Birth of the Combine

The first draft combine was Troika in the early 1960s. It was the brainchild of the Cowboys' general manager Tex Schramm and Los Angeles Rams owner Dan Reeves. Schramm had been Reeves' general manager before taking over the Cowboys in 1960. Troika was a clandestine operation between three teams: the Cowboys, Rams and San Francisco 49ers. The teams secretly shared scouting reports. This led to the formation of the national scouting program.

BLESTO v NFS

There are two major league-wide scouting programs all teams collect data from today - BLESTO and NFS. The name "BLESTO" originates from the teams who comprised the organization in the early years: Bears-Lions-Steelers-Talent-Organization. There are more teams than that today, 12 in all. The Lions, Eagles and Steelers started the partnership in 1963 (the called LESTO). It became BLESTO when the Chicago Bears joined shortly after. BLESTO excelled under the leadership of Jack Butler, former Pro Football Hall of Fame defensive back with the Pittsburgh Steelers. He was a scout in the first year, and he became director in 1964.
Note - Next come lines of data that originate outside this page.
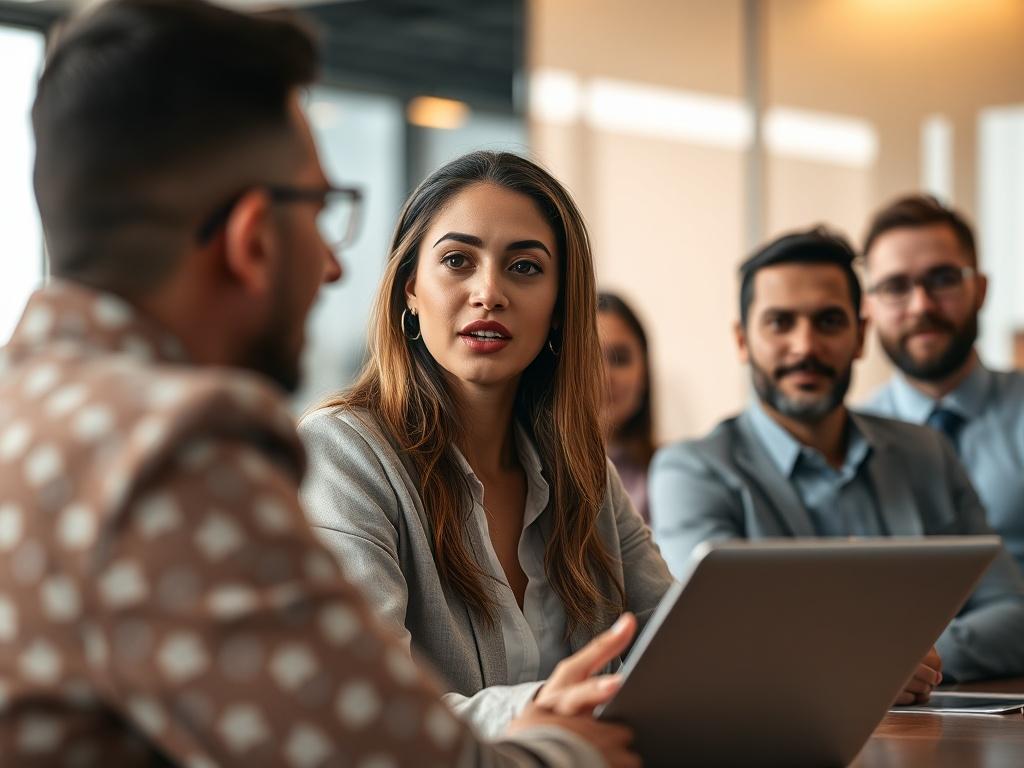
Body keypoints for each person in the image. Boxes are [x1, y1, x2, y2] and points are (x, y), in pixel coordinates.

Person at [0, 1, 640, 765]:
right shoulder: (168, 451)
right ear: (252, 240)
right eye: (322, 210)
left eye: (526, 267)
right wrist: (572, 746)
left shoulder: (31, 414)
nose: (335, 265)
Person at [299, 151, 675, 736]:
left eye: (524, 268)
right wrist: (540, 715)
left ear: (559, 307)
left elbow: (677, 644)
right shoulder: (341, 454)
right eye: (456, 260)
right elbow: (365, 707)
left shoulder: (581, 469)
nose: (489, 292)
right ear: (410, 291)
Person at [648, 227, 1024, 692]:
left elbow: (1012, 612)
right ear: (742, 340)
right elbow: (714, 637)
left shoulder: (926, 453)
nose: (805, 347)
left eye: (828, 321)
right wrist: (871, 661)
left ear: (861, 335)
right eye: (780, 323)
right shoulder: (692, 471)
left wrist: (914, 658)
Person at [859, 194, 1024, 575]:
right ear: (868, 307)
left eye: (943, 279)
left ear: (980, 289)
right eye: (895, 286)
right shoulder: (846, 442)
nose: (921, 305)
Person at [597, 292, 655, 522]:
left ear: (645, 373)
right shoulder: (527, 475)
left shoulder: (676, 475)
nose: (604, 375)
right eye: (587, 358)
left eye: (620, 359)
The other league-wide scouting organization is NFS - National Football Scouting. Most of the rest of the league is part of NFS, which was originally formed by the Baltimore Colts, the Cleveland Browns, the Green Bay Packers and the St. Louis Cardinals. It was organized in 1964 and then called CEPO (Central Eastern Personnel Organization). NFS would eventually emerge from that organization. Vince Lombardi was heavily involved in founding it and hired former Packers head coach Lisle Blackbourn to be one of the six original scouts.
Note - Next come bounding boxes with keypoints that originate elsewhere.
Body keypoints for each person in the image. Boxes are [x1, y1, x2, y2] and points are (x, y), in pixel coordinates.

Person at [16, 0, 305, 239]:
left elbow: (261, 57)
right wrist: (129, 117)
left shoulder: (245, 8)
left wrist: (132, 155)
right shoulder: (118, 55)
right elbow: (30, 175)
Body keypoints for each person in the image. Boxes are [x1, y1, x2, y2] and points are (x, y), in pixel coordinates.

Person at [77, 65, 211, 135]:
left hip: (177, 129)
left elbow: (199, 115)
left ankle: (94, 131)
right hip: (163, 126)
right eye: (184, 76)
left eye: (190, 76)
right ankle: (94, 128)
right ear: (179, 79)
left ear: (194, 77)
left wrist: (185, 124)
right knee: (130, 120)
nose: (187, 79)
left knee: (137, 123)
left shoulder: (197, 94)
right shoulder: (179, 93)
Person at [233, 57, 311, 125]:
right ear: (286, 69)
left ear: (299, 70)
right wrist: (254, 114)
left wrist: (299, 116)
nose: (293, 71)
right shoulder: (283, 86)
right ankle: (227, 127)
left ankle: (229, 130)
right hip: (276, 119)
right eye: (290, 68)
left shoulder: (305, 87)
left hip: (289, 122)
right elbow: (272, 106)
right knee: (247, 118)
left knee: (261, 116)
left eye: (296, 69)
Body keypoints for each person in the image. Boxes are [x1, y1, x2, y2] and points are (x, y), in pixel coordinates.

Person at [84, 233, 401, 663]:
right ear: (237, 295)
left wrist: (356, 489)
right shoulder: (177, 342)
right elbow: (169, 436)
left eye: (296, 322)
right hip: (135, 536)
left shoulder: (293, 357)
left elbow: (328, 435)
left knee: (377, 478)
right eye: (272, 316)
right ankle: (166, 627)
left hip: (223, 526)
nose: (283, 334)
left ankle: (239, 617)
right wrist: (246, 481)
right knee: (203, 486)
Today, teams tailor the scouting information to their organization. For example, the Packers currently simplify whether they view a prospect as a starter or backup rather than assigning a specific draft round grade.

Letter Grading System

The numerical system was preceded in the NFL by a letter-grading system. It provided a physical description to the people who understood the system and what the prototypical values were that the team thought were important.

What Might Have been

On May 3, 1979, Bart Starr and his staff settled in at 1265 Lombardi Ave. for the 44th NFL draft. As the draft turned to the second round, Red Cochran, the Packers' Midwest scout, had his eye on Notre Dame quarterback Joe Montana. Although Montana had let the Irish to a national championship as a junior and a 35-34 comeback win from a 20-point, fourth-quarter deficit against the University of Houston in the Cotton Bowl as a senior, he had never made All-American and wasn't projected as a likely first-round draft pick.

"He's got a good arm and is a better-than-average runner," an unnamed scout told the Green Bay Press-Gazette before the draft. The scout likened Montana to another former Notre Dame quarterback, Joe Theismann, a fourth-round selection eight years earlier.

However, Cochran was sold on Montana. "He kept bringing him up," Dick Corrick said in a 2005 interview. "Red was persistent. It wasn't that his suggestion was ignored. Everybody kept thinking about that bowl game he played and it was an unbelievable performance. But Dan Devine didn't like him. So through phone calls and trying to put this together, it was hard to find people to jump in Red's corner.

"Zeke Bratkowski went out and worked Montana out in Santa Monica, Calif., and Zeke wasn't that enamored with the guy," Corrick added. "That made it tough for Bart."

Still, Cochran tried to sway Starr when the Packers' second-round choice came up. "I can remember Red saying, 'Bart, all this guy does is win. I've watched Montana for four years, he just wins,'" Bob Harlan said in a 2005 interview.

The Packers selected running back Steve Atkins. In the third round, Cochran tried to convince Starr again to draft Montana. This time the team selected nose tackle Charlie Johnson. Cochran left the Packers' draft room, frustrated by the Packers' selections. San Francisco would take Montana, who would be named MVP of three Super Bowls, 11 spots after Johnson was selected.